Separately, the MoD is in advanced negotiations to acquire major platforms like 21 Russian MiG-29 and 12 Su-30MKI fighters, unmanned combat aerial vehicles (UCAVs) and high endurance unmanned aerial vehicles (UAVs) for surveillance for all three services. It is also waiting to finalise the long-deferred deal for 200 Russian Kamov Ka-226T light utility helicopters, 140 of which will be licence-built by the public sector Hindustan Aeronautics Limited at Tumkur near Bangalore, to replace the legacy Chetak and Cheetah models inducted into IAF service in the 1960s and 1970s.

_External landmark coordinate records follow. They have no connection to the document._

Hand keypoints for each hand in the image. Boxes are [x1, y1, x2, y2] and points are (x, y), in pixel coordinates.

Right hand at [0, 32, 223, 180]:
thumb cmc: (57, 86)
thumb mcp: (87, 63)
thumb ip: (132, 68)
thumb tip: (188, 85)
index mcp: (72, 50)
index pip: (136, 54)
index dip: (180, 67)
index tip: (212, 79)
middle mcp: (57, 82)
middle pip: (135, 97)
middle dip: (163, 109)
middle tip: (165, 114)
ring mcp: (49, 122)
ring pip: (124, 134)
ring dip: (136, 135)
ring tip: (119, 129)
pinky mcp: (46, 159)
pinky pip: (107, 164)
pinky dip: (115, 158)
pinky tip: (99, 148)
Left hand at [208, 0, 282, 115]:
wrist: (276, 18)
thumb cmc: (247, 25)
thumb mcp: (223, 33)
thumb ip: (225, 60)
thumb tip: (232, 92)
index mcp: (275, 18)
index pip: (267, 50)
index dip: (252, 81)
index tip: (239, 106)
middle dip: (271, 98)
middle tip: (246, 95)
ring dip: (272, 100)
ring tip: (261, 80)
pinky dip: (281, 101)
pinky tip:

And, early last month, Defence Minister Rajnath Singh is believed to have finalised a contract with Russia to licence-build some 750,000 Kalashnikov assault rifles for the army, the deal for which is likely to be signed imminently. Official sources say the Indo-Russian Private Limited joint venture will import some 100,000 AK-203 7.62x39mm rifles for $ 1,100 apiece to meet the army’s urgent operational needs. Thereafter, it would series build the remaining 650,000-odd units, with collapsible stocks, under a transfer of technology at an ordnance factory board (OFB) facility at Korwa, near Amethi that was inaugurated in early 2019 in anticipation of the rifle contract.
Meanwhile, in the recent weeks Defence Research and Development Organisation (DRDO) has fast-tracked trials for several missile systems, including the nuclear-capable Shaurya with a 750 – 1,000 km strike range, and extended the operational range of the BrahMos cruise missile from 292 to 400 km. Also successfully tested twice in a fortnight was the indigenously developed laser-guided anti-tank missile from the 120 mm rifled gun of the locally developed Arjun MBT. These missiles are likely to eventually arm the army’s T90’s.
In short, India’s military is following Sun Tzu’s dictum of not relying on the enemy not coming, but on its own readiness to receive him; not on the chance of his not attacking, but the fact that it has made its own position somewhat unassailable.